INPUT FOR THIS TASK:
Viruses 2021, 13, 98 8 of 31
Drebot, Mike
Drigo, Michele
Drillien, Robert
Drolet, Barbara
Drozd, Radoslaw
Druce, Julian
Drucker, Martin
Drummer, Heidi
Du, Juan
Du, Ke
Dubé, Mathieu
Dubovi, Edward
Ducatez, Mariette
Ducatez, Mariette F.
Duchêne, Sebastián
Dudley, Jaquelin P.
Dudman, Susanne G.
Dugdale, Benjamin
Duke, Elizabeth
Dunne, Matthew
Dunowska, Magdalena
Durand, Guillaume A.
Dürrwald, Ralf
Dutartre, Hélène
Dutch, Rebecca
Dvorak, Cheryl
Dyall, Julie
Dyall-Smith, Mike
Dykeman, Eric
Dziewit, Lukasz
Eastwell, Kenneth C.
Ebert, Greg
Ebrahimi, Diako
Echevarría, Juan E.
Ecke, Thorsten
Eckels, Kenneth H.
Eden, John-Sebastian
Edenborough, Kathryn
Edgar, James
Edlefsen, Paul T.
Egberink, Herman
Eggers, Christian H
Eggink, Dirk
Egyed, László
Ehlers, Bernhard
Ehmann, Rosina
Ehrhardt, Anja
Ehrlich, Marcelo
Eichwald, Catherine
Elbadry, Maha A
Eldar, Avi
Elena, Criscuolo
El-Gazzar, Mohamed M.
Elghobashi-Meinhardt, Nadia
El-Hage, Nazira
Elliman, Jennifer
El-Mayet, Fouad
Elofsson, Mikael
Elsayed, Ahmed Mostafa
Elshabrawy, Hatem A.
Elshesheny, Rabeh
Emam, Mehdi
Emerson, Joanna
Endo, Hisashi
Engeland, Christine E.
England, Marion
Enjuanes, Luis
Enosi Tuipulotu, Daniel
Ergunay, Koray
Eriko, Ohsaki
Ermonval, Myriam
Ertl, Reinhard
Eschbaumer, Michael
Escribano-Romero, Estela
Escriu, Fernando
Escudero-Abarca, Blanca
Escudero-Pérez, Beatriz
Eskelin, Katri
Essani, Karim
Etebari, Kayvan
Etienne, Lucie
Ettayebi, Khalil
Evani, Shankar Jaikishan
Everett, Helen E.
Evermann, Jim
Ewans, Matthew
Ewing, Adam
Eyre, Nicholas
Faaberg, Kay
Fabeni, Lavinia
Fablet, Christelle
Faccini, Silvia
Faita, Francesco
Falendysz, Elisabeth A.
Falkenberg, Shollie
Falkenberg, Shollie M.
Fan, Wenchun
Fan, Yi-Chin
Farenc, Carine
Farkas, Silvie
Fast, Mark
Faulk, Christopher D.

PROBLEM TO WORK ON: Go through the listing, and whenever a line contains the string "Mariette", copy that line.

WRITTEN RESPONSE:
Ducatez, Mariette
Ducatez, Mariette F.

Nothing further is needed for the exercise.